# Venter motor leak



## Paul52 (Apr 8, 2010)

My furnace guy tells me my Trane xe90 furnace's venter motor is leaking: and I can see the rust. Problem is, the water is dripping dangerously close to the circuit board. The cost on replacing this venter motor appears to be around $800. I'm told a drip tray won't keep up with the water that will leak in the middle of our very cold winter season.
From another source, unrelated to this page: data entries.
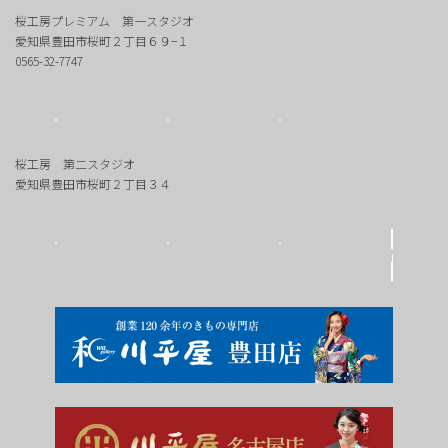
桜工房プレミアム 第一スタジオ
愛知県豊田市桜町２丁目６９−１
0565-32-7747
桜工房 第二スタジオ
愛知県豊田市桜町２丁目３４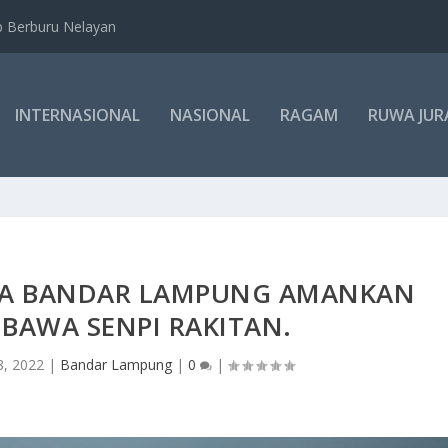
b Berburu Nelayan
INTERNASIONAL
NASIONAL
RAGAM
RUWA JUR
STA BANDAR LAMPUNG AMANKAN
BAWA SENPI RAKITAN.
8, 2022
|
Bandar Lampung
|
0
|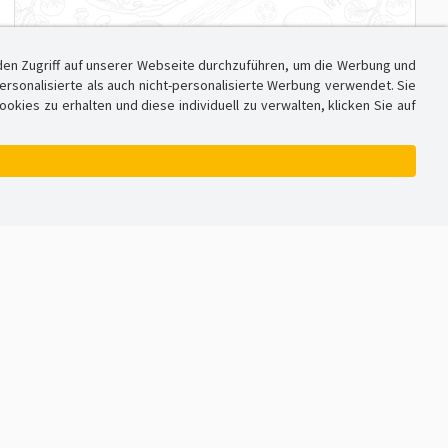
den Zugriff auf unserer Webseite durchzuführen, um die Werbung und
sonalisierte als auch nicht-personalisierte Werbung verwendet. Sie
ies zu erhalten und diese individuell zu verwalten, klicken Sie auf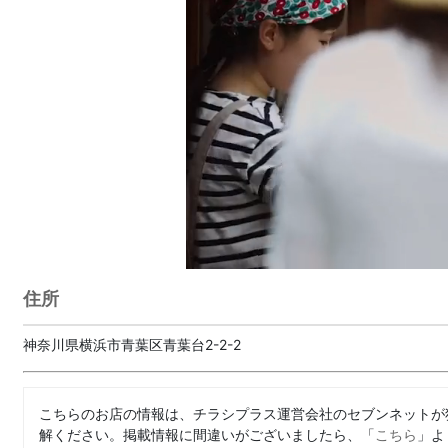
住所
神奈川県横浜市青葉区青葉台2-2-2
こちらのお店の情報は、チラシプラス運営会社のセブンネットが
解ください。掲載情報に間違いがございましたら、「
こちら
」よ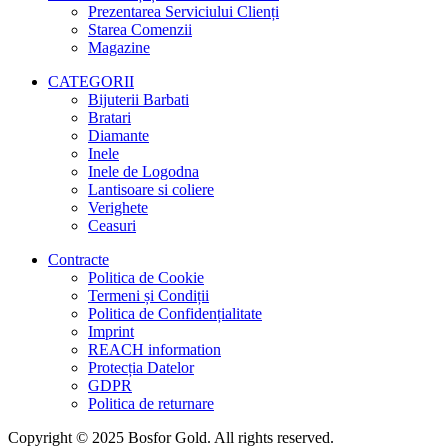
Prezentarea Serviciului Clienți
Starea Comenzii
Magazine
CATEGORII
Bijuterii Barbati
Bratari
Diamante
Inele
Inele de Logodna
Lantisoare si coliere
Verighete
Ceasuri
Contracte
Politica de Cookie
Termeni și Condiții
Politica de Confidențialitate
Imprint
REACH information
Protecția Datelor
GDPR
Politica de returnare
Copyright © 2025 Bosfor Gold. All rights reserved.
Any ideas?


----------



## Wuzzat? (Apr 8, 2010)

Paul52 said:


> venter motor is leaking


Gasket problem?  Will hi-temp caulking fix it?

In any case get a price for the motor assembly from your local HVAC supply house.
https://keithspecialty.com/hvac.parts.Trane_and_American_Standard.htm

Can you make a deflector to keep the water away from your circuit board, while not impeding airflow to the board?

BTW, having three CO detectors in your house will give you "six nines" [aircraft level] reliability - 99.9999% chance of detecting CO if it is present.  Get the kind that triggers on low levels of CO.


----------



## kok328 (Apr 8, 2010)

I don't think I've ever seen an $800 venter motor.  They are more like $150-250.
Unmount the motor and apply a bead of hi-temp RTV silicone in place of the gasket as Wuzzat suggested.
While your in there, make sure the weep hole is not plugged up.


----------